At a general level, students desirous of working in the field of IP should keep up with the developments in the world of business, science and research, where most of the intellectual assets are being created. At a specific level, students should study case law and blogs published in other jurisdictions on the subject to become aware of the evolving facets of IP law and practice areas on the subject.


  1. How much weightage would you give to proper legal research and the tools used for doing it? How should law students equip themselves with legal research skills? What do you do to maintain your extensive knowledge bank – any tips that might like to share with our readers?

The importance of research can never be underestimated in the legal process. The preparation for a case involves determining a strategy. But the strategy must be supported by thorough research. Such research usually begins with books, commentaries, precedents and case law. Tools should be used to filter out what is irrelevant. But to develop research skills, one must firstly develop one’s understanding of the type of core subject-matter to determine which perspective to use for research. And such understanding can be developed only by taking a keen interest in the subject-matter itself.

Personally, I first write down my research question so as to develop a specific answer.

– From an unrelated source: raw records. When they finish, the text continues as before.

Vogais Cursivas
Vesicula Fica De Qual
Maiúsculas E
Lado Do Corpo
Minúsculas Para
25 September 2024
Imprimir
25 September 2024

However, while carrying out research, I prefer to far read beyond the question and possibly everything that has been published on the issue.


  1. Over the five years of law school, the importance of publications is not emphasised enough. Being associated with various reputed journals, what would be your take on the same?

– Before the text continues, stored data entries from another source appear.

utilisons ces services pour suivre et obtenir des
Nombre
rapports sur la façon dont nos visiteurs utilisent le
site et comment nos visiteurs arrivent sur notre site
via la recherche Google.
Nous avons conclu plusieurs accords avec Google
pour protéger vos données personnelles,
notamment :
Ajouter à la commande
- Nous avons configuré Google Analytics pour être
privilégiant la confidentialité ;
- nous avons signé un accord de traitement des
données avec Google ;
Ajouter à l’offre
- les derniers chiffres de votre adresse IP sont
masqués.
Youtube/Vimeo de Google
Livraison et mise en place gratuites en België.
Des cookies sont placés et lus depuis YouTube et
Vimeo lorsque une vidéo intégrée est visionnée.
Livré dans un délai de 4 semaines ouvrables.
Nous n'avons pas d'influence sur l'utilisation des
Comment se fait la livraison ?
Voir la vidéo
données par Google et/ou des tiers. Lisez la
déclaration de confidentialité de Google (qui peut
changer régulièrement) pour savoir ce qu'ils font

Putting down an idea in writing activates the thinking centre in the brain. As you delve deeper into an issue, the act of writing forces you to reflect on your words and evaluate  them carefully not only for imparting the accurate meaning that you wish to convey but also for creating the appropriate impact on the mind of the reader. This ability to convey a thought and influence the thinking of others is an important skill to develop for a lawyer.

Further, the legal profession is a vast ocean with several luminaries who have long standing experience and, hence, are very well known. For a relatively junior professional, getting published provides an opportunity to present their ideas on a larger platform and broader audience than the ones they may be exposed to in their regular work.


  1. Corporate lawyers are infamous for complaining about the lack of a work-life balance. What would be your take on the “work-life balance” complaint?

The need for a balance between work and life differs from person to person. The legal profession is not the only one known for tough timelines and long hours of work. I think that while the early years in this profession require a certain degree of dedication of time for learning and absorbing the finer aspects of work as a lawyer, over time, each person is able to find the balance that she/he is seeking. In fact, I would go so far as to say that this profession offers a great balance of structure and flexibility to allow each one to enjoy work as well as life.


  1. Lastly, with the ever-changing world around us, especially in times of the deadly pandemic, what would be your advice to young lawyers to help them secure internships and achieve their goals?

The pandemic has, no doubt, caused many disruptions in every sphere of life. But it has also opened up possibilities for working seamlessly across locations. Whereas earlier a candidate would be restricted to seeking internships within the city where (s)he lived or would have to be ready to relocate at least temporarily, today, they can seek an opportunity anywhere in the country and be able to participate and contribute virtually. The requirement for interns, in general, is at a similar level as earlier.

I would only add that they should keep their minds open to all varieties of subjects and firms, seek experiences and exposure of different kinds, and be willing to explore the legal landscape and system, be it in large law firms, or government offices, or subordinate courts, or in the chambers of trial lawyers.